Strona:PL JI Kraszewski Kopciuszek.djvu/1090

Ta strona została uwierzytelniona.
90

Na ganku tak stojącego w zadumie, spotkał chłopiec hotelowy, którego zapytał kapitan o Kirkucia.
— A! a! a pan co tu robi? a cóż się z panem stało? — zapytał chłopak, — gdzie pan nam znikł?
— Ja? — odparł Pluta, — jeździłem do moich dóbr na wieś; — powiédz mi, gdzie się podział Kirkuć, po moim nagłym wyjeździe? znaleźć go nie mogę.

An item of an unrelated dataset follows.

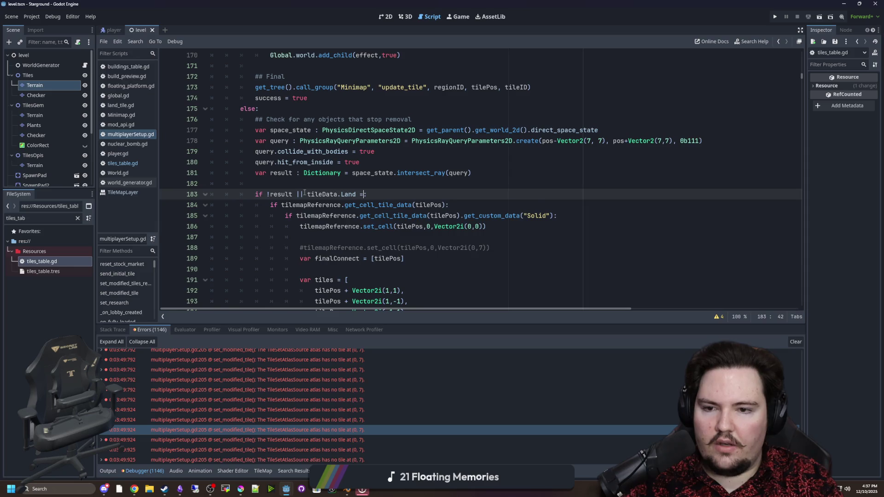
click(307, 194)
text(!)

— Tego to ja dobrze nie wiem; czekał, czekał, potém się gdzieś wyniósł, ale go od czasu do czasu widać na mieście. Zdaje się, że na Koziéj ulicy w bawarji często przesiaduje. A pan do nas powraca?
— Nie wiem jeszcze, zobaczymy....
Chłopak popatrzywszy chwilę, ukłonił się, włożył ręce w kieszenie i świszcząc poszedł daléj.
— Nie ma sposobu, potrzeba jechać na Wilczą ulicę, — rzekł w sobie Pluta, — Alea jacta est.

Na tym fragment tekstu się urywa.